Empire Wrestling Federation
- Acronym: EWF
- Founded: 1996
- Headquarters: Southern California
- Founder(s): Bill Anderson Jesse Hernandez
- Owner: Jesse Hernandez
- Website: https://empirewrestlingfederation.com/

= Empire Wrestling Federation =

Independent wrestling promotion in southern California

The Empire Wrestling Federation (EWF) is an American independent professional wrestling promotion operating in Southern California. It was founded in 1996 by Bill Anderson and Jesse Hernandez and takes its name from California's Inland Empire. Jesse Hernandez has owned and operated the promotion since Bill Anderson's departure in 1999. EWF is associated with Jesse Hernandez's School of Hard Knocks wrestling school and was formerly affiliated with the National Wrestling Alliance.

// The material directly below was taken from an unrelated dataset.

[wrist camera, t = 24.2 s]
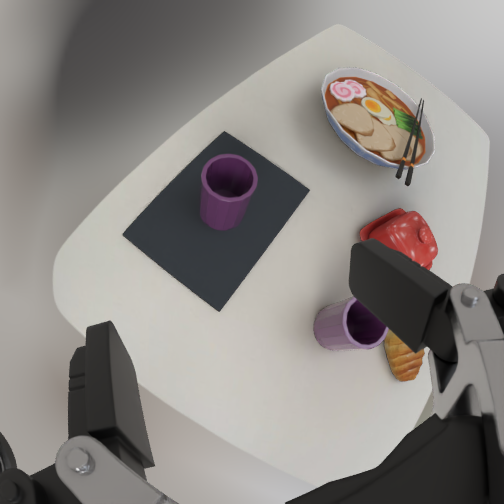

EWF began presenting events in San Bernardino and later developed a regular circuit across communities including Covina, Rialto, Riverside, Banning, San Bernardino and Lytle Creek, CA. The promotion has operated continuously since 1996 and marked its 30th anniversary in 2026.

== History ==

=== 1996-1999: The Beginning ===
EWF held its debut event on May 5, 1996, at the Boys and Girls Club of San Bernardino. Bobby Bradley defeated Tom "Zuma" Howard in the main event and later defeated him again on June 16 to become the inaugural EWF Heavyweight Champion. The promotion also held a tribute to Superstar Billy Graham during its first year.

The first EWF Tag Team Champions were the Ghetto Boyz, John Black and Johnny Love, who were recognized on December 6, 1996. By 1997, EWF was promoting monthly events at the San Bernardino Sports Arena; contemporary newspaper coverage described a roster of approximately 25 active wrestlers and fans traveling from around Southern California.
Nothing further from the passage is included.